Yeah it’s all on her terms. She’d be crushed if I asked her for space and I wouldn’t do that. She is a lovely person but she is self-absorbed.

I’m leaning towards not sending a card because I’m really really hurt. I feel cast aside. I gave her 2 months before contacting her & she still needs space! She had said everything was fine when I left her (I asked directly repeatedly) ... I’m feeling pretty hurt to be honest, whether that’s right or not .

OP’s posts: |
Spaceyspacey Thu 30-Apr-20 16:58:46

Someone said she’ll think I don’t care if I don’t acknowledge her birthday but she’s asked me for space and I was the one who reached out, only to be knocked back...

This is on my mind night and day. We’ve shared our hearts and souls with one another. I never brought up my issue because I thought it would improve and it wasn’t that big but I suppose communication is pretty important.

To send a card or not?

OP’s posts: |
FallonSwift Thu 30-Apr-20 16:59:10

Yeah it’s all on her terms. She’d be crushed if I asked her for space and I wouldn’t do that. She is a lovely person but she is self-absorbed.

You've answered your own question there. She's fun to spend time with in the moment, but is not the type of friend to prioritise you or think about you outside of that. Very much 'out of sight, out of mind'.

You've called her on it. She's denied it and is now hurt and as a result has withdrawn.

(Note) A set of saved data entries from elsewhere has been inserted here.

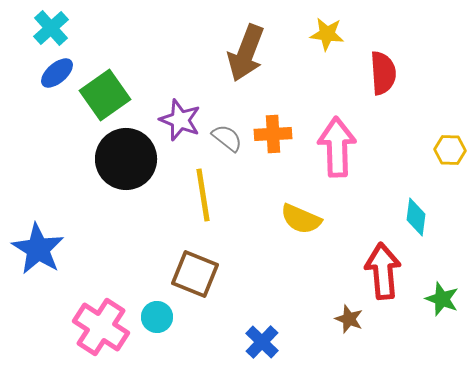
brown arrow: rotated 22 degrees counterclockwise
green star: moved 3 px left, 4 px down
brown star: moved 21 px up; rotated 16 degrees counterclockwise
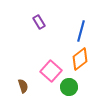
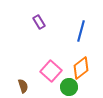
orange diamond: moved 1 px right, 9 px down
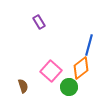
blue line: moved 8 px right, 14 px down
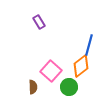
orange diamond: moved 2 px up
brown semicircle: moved 10 px right, 1 px down; rotated 16 degrees clockwise
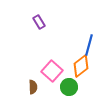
pink square: moved 1 px right
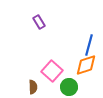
orange diamond: moved 5 px right, 1 px up; rotated 20 degrees clockwise
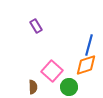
purple rectangle: moved 3 px left, 4 px down
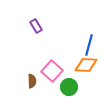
orange diamond: rotated 20 degrees clockwise
brown semicircle: moved 1 px left, 6 px up
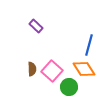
purple rectangle: rotated 16 degrees counterclockwise
orange diamond: moved 2 px left, 4 px down; rotated 55 degrees clockwise
brown semicircle: moved 12 px up
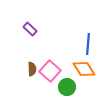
purple rectangle: moved 6 px left, 3 px down
blue line: moved 1 px left, 1 px up; rotated 10 degrees counterclockwise
pink square: moved 2 px left
green circle: moved 2 px left
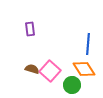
purple rectangle: rotated 40 degrees clockwise
brown semicircle: rotated 72 degrees counterclockwise
green circle: moved 5 px right, 2 px up
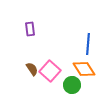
brown semicircle: rotated 40 degrees clockwise
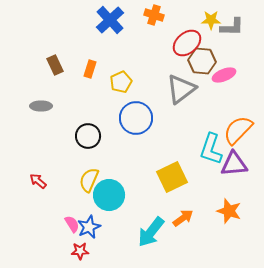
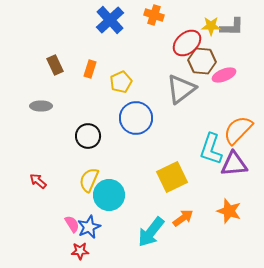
yellow star: moved 6 px down
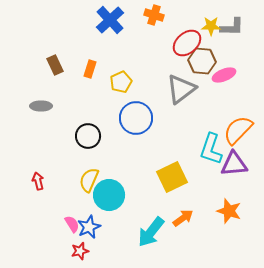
red arrow: rotated 36 degrees clockwise
red star: rotated 12 degrees counterclockwise
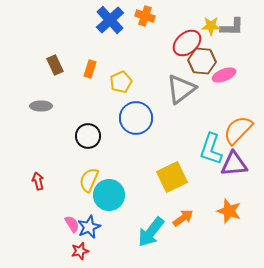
orange cross: moved 9 px left, 1 px down
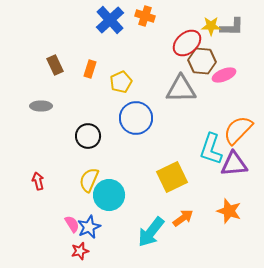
gray triangle: rotated 36 degrees clockwise
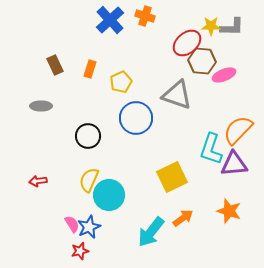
gray triangle: moved 4 px left, 6 px down; rotated 20 degrees clockwise
red arrow: rotated 84 degrees counterclockwise
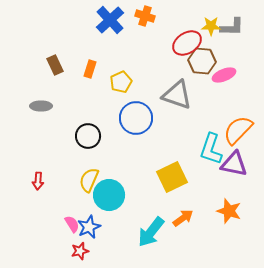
red ellipse: rotated 8 degrees clockwise
purple triangle: rotated 16 degrees clockwise
red arrow: rotated 78 degrees counterclockwise
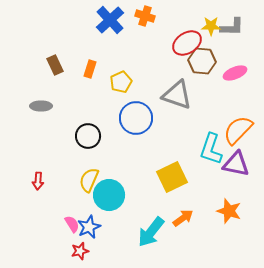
pink ellipse: moved 11 px right, 2 px up
purple triangle: moved 2 px right
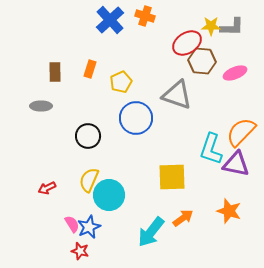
brown rectangle: moved 7 px down; rotated 24 degrees clockwise
orange semicircle: moved 3 px right, 2 px down
yellow square: rotated 24 degrees clockwise
red arrow: moved 9 px right, 7 px down; rotated 60 degrees clockwise
red star: rotated 30 degrees clockwise
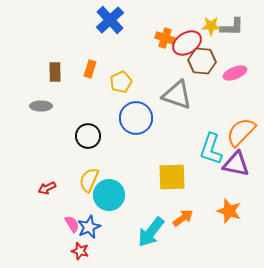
orange cross: moved 20 px right, 22 px down
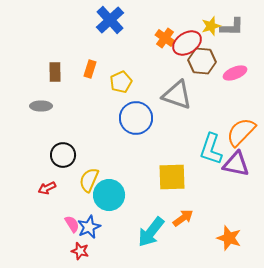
yellow star: rotated 18 degrees counterclockwise
orange cross: rotated 18 degrees clockwise
black circle: moved 25 px left, 19 px down
orange star: moved 27 px down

If you can't cope with the way she is then there's no point in staying friends with her. I have a friend like this - months and months without a word. Then we'll have an exchange of emails, meet up for dinner and drinks and have a blast - and then it goes back to radio silence for months again. There's no point expecting her to change because she won't. What you can do is manage your own expectations and decide if the friendship is worth retaining.

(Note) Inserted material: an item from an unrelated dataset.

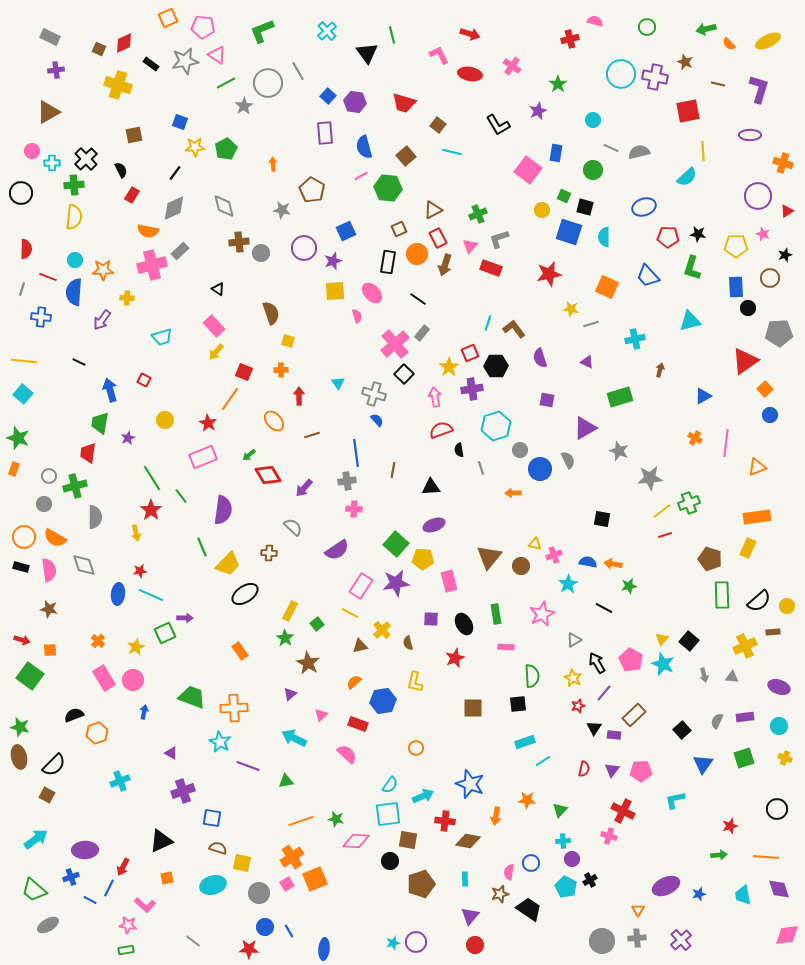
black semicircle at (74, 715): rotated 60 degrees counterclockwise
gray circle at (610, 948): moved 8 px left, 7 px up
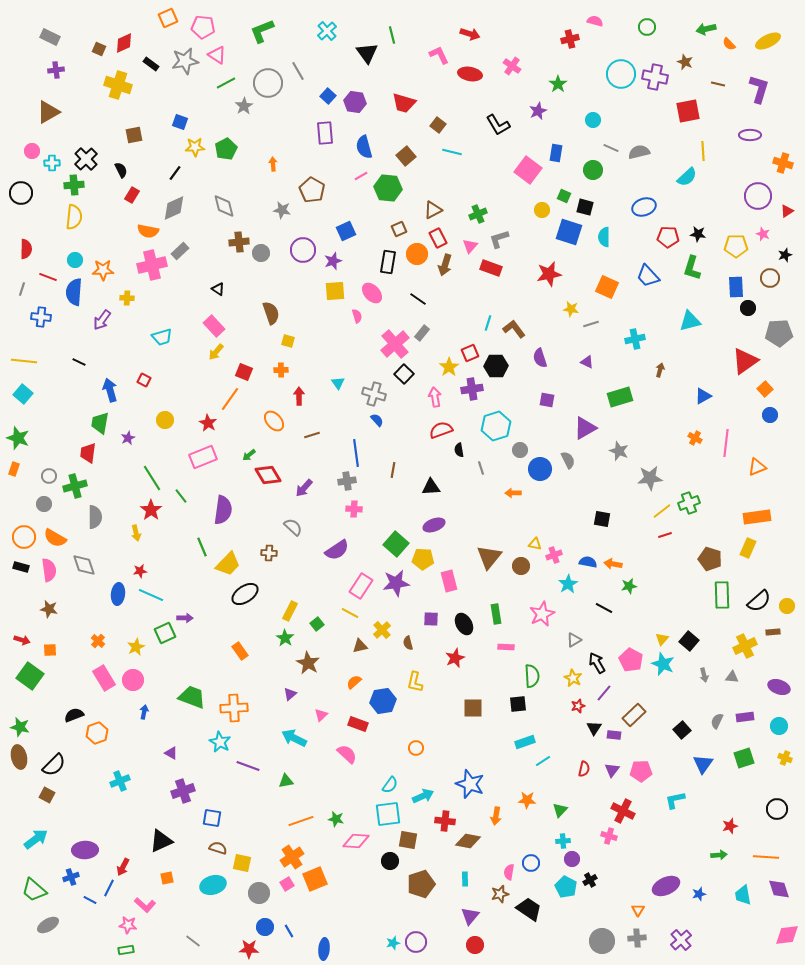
purple circle at (304, 248): moved 1 px left, 2 px down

FallonSwift Thu 30-Apr-20 17:00:22

I wouldn't bother with a card. I'd send her a text or put a message on her FB wall saying happy birthday. It shows that you haven't forgotten, but puts the ball in her court.

Spaceyspacey Thu 30-Apr-20 17:11:28

Mmmm yeah ... I don’t know ... she told me everything was cool, I reached out and asked directly & only then found out she wanted space ... not sure a birthday acknowledgement is justified. I’m actually wondering if I want to be friends with her now too to be honest.